» Actions to take:
**a)** In the piece on marketing to friends through social media, list each thing its opening paragraph says about the friends who assault your social news feeds.
**b)** Resume the piece on marketing to friends through social media, picking up after its final sentence.

» Text shown:
Let’s get one thing clear up front: Your friends who assault your social news feeds aren’t stupid. They hate bad marketing as much as you do. But they’re enthusiastic. They’re putting themselves out there.
The problem is the way they do it is so irritating you want to de-friend them and petition they be banned from the internet. You aren’t stupid either. You also hate bad marketing.
You’d think that, as citizens of the internet, they too have experienced the annoying head buzz of blatant, chincy self-promotion and would swear it off, as you no doubt have done already—repeatedly.
But they’re enthusiastic, and here is the scary thing: you could become enthusiastic too.
One day you wake up, and you have a business opportunity. It’s great, but you have zero marketing. Pushed by the need to make a living and pulled by the desire to succeed, you turn to the place where you have the loudest voice: your social network.
And the cycle perpetuates.
Effort is noble, but there is no nobility in assaulting people with conversion demands. People must be won over thoughtfully. In social media, marketing to friends is not about getting them to engage you, but for you to engage them.
You Can Do Social Right
There is good news: you can leverage your social network to drum up business or spread the word. But it requires more than a goldfish level of aforethought. It requires a strategy that puts your audience ahead of your own needs. That’s the whole secret, right there. That, and keeping in mind that your glorious product or service is not the answer to their needs. Not in the context of Facebook.
So how do you put your audience first so you can make some money?
First consider your approach. Rather than assaulting your friends with a full frontal attack, seek to position yourself. That means that, in a way, they find you. But, that doesn’t mean being passive. You still have a lot of work to do.

» Data excerpt:
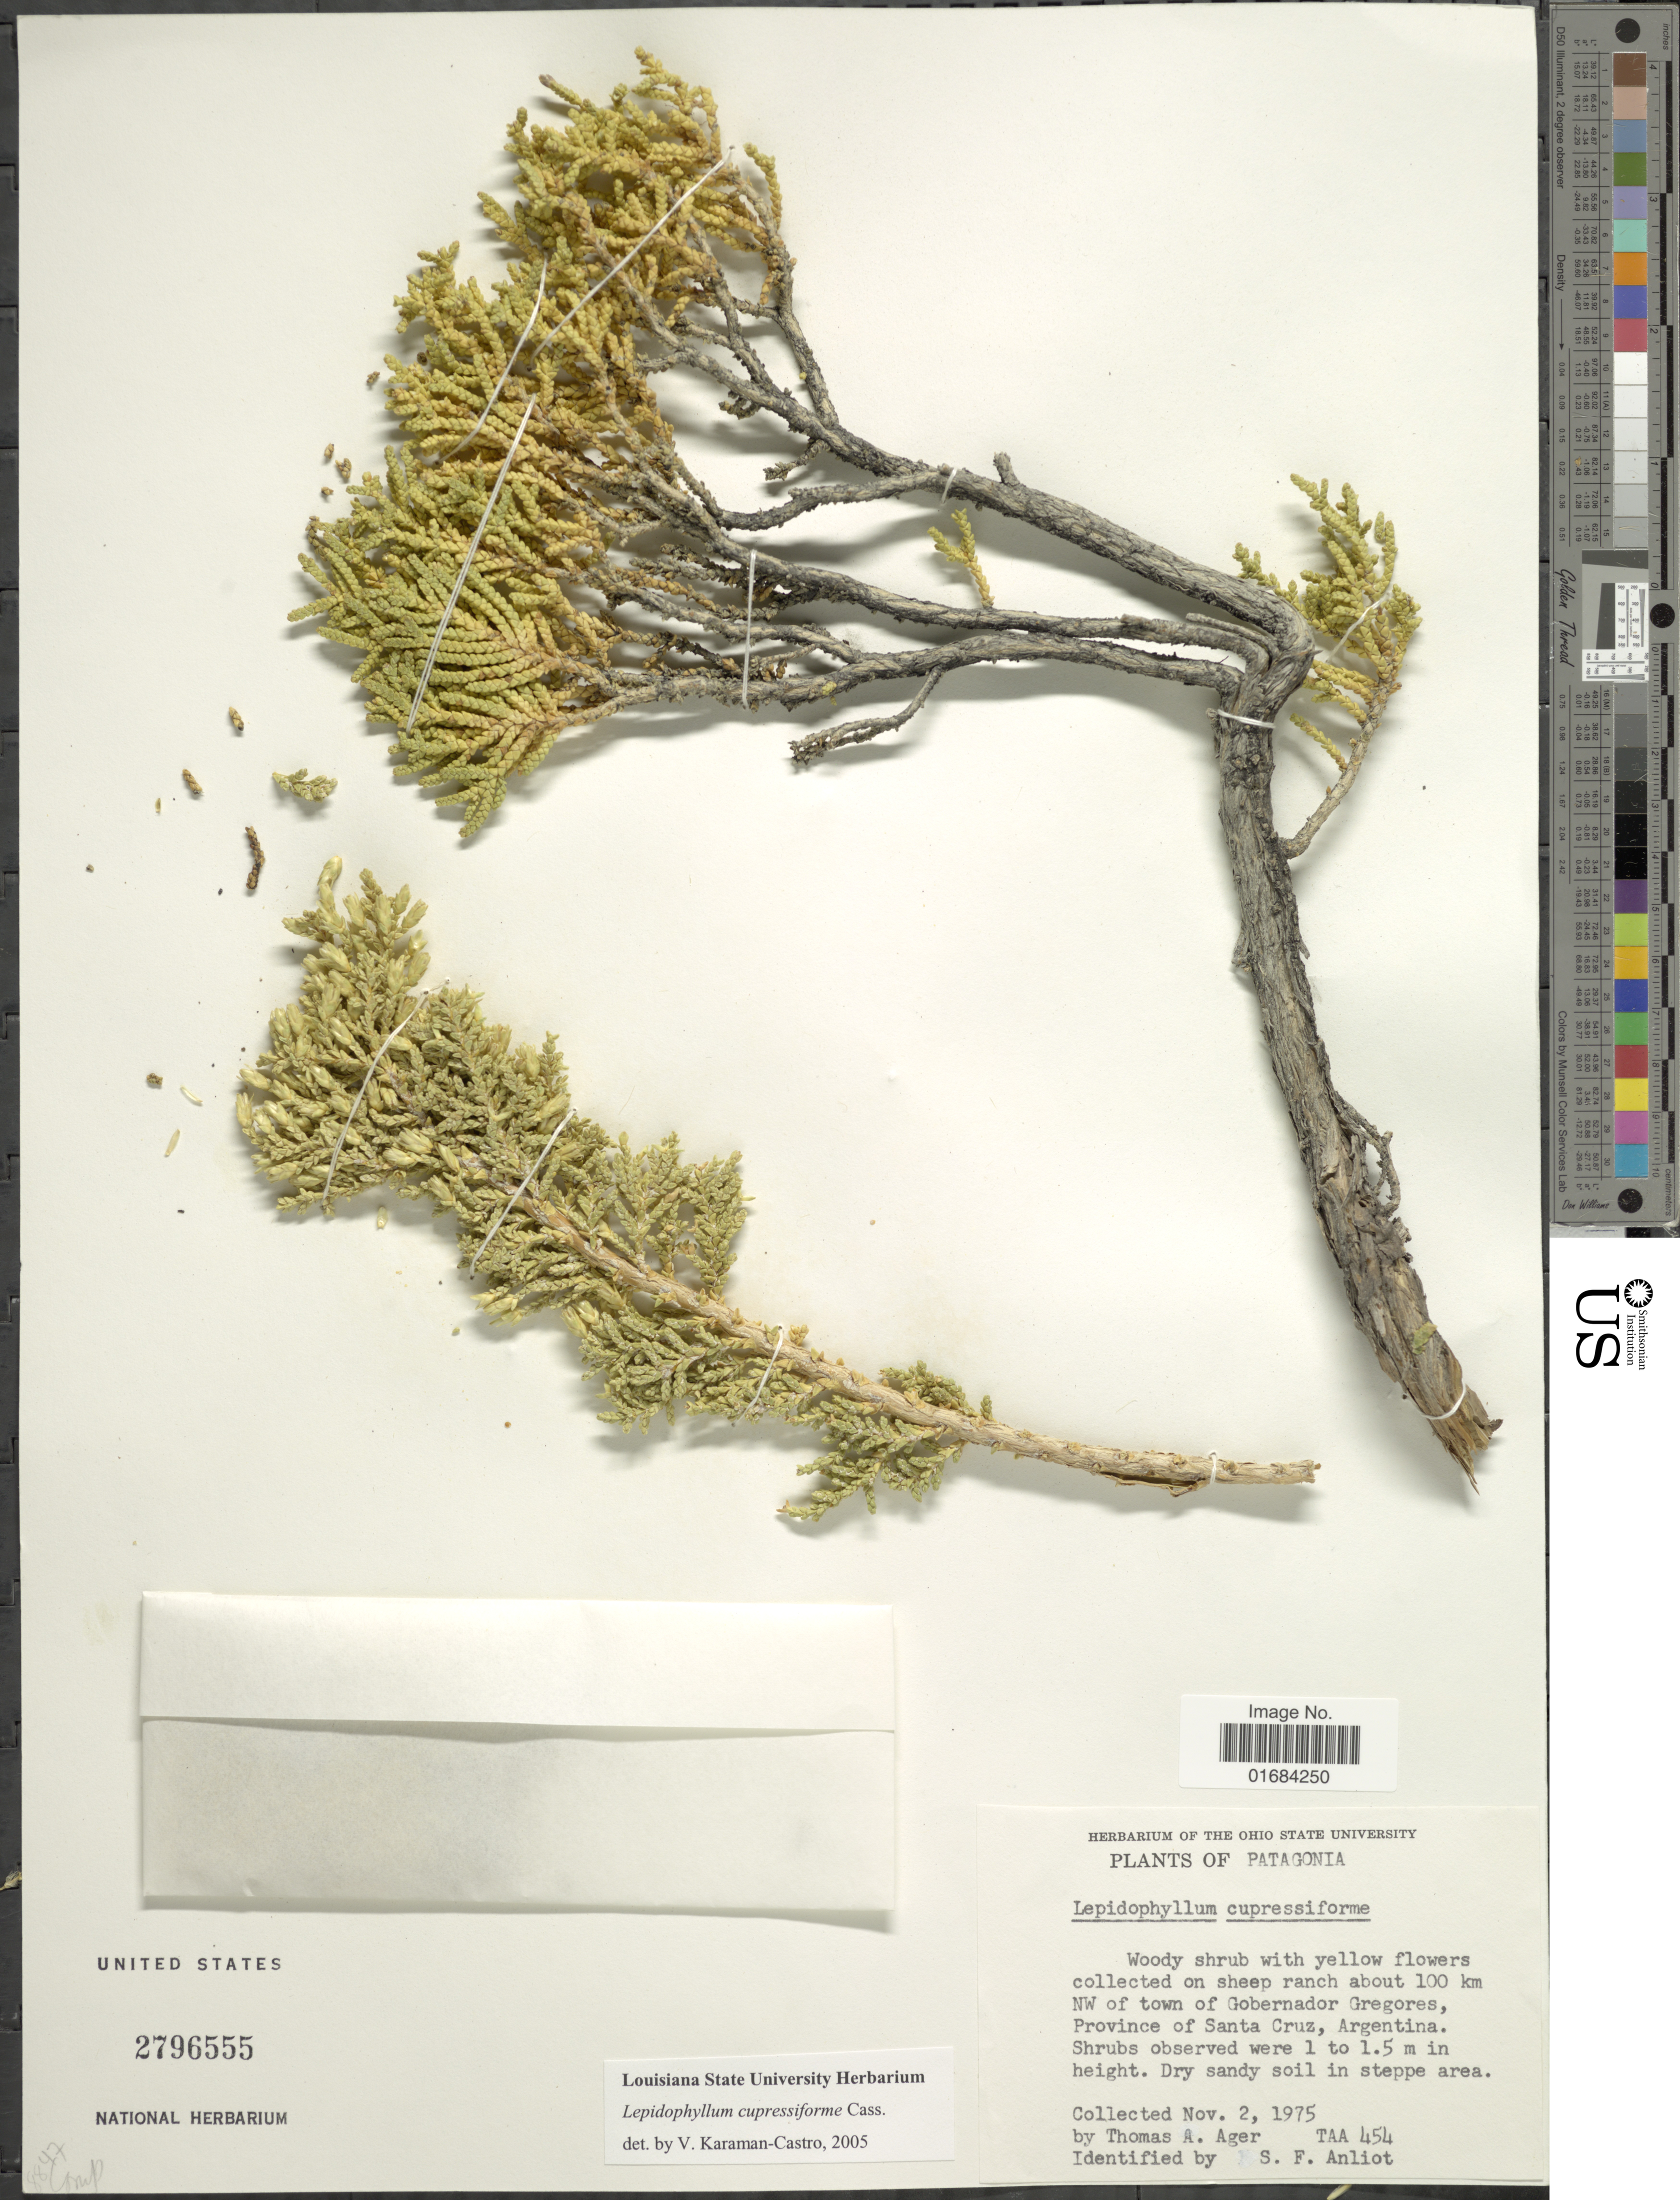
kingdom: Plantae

» Written answers:
**a)**
- They aren't stupid.
- They hate bad marketing as much as you do.
- They're enthusiastic.
- They're putting themselves out there.

**b)**
What do people already like doing? Think about Facebook specifically? What actions make you smile, or interested? I’ll save us the classroom banter and hand you the one I’m looking for: celebration.
“Yay, I survived my first semester of college!” … you click “like”.
“Yay, we had a baby!” … you click “like”.
“Yay, I transferred to a better part of the company.” … you click “like”.
Now here we go:
“Yay, I officially launched my new business today! So excited!” … you click “like”.
See what I did there? It is easy to celebrate with people. It is one of the several activities we like to do. When they posted about their new company, they met your need to celebrate and you liked it. And they didn’t spoil it with a crappy commercial in the message.
Without overdoing it you could do what we sometimes call a diary entry:
“Drove by a house with a dried out lawn. Could have used the ole Cumberbatch Landscaping touch. Maybe I’ll drop them a card.”
You can also position yourself in your friends mind as an expert.
“Just a friendly reminder that this years tax laws allow for a marshmallow exemption. Carry on!”
Also, you can prove expertise by answering questions.
Notice a distinct lack of a call to action. There is a time and a place to straight up ask for someones business. Social media is not the place.
One of the best ways to get social attention is to be clever. Post a meme or interesting image and relate it to your business:
That passes what is called the “cleverness test”. The cleverness test says: will this post make someone feel smart or clever by sharing it? Here is a real life example of a post that was so clever I had to reshare it:
Cleverness test, passed.
But remember one really important thing: Don’t demean customers! This also seems obvious, but people do it, and it’s bad. Don’t do it. And consider not doing it to a potential customer either.
Also important: Don’t be a dick. (You knew that was coming at some point.) The smartphone image above was posted in the spring when everyone was thinking about warmth and travel. If you posted it in a conversation about popular smartphone apps, you’d look like a smart-ass downer. Don’t do that either.
Incentives are probably the most aggressive thing you could do without becoming an irritant, and even then you have to be careful. If you offer real value toward a good product or service, they actually pass the cleverness test.
“Refer a friend and get your next photo shoot half price.”
Milquetoast offers don’t pass the cleverness test. Especially early in your business, go extreme. Why not? If you can cover expenses, work for free some of the time! That’s not to say have crappy low prices. Have high prices that authentically reflect your true value, but also consider huge booster promotions to break the undertow of your obscurity.
“Get a coupon code for 15% off…” STOP
Make it a real offer, and consider limiting the available quantity. That will add urgency and make the sharers feel even more clever.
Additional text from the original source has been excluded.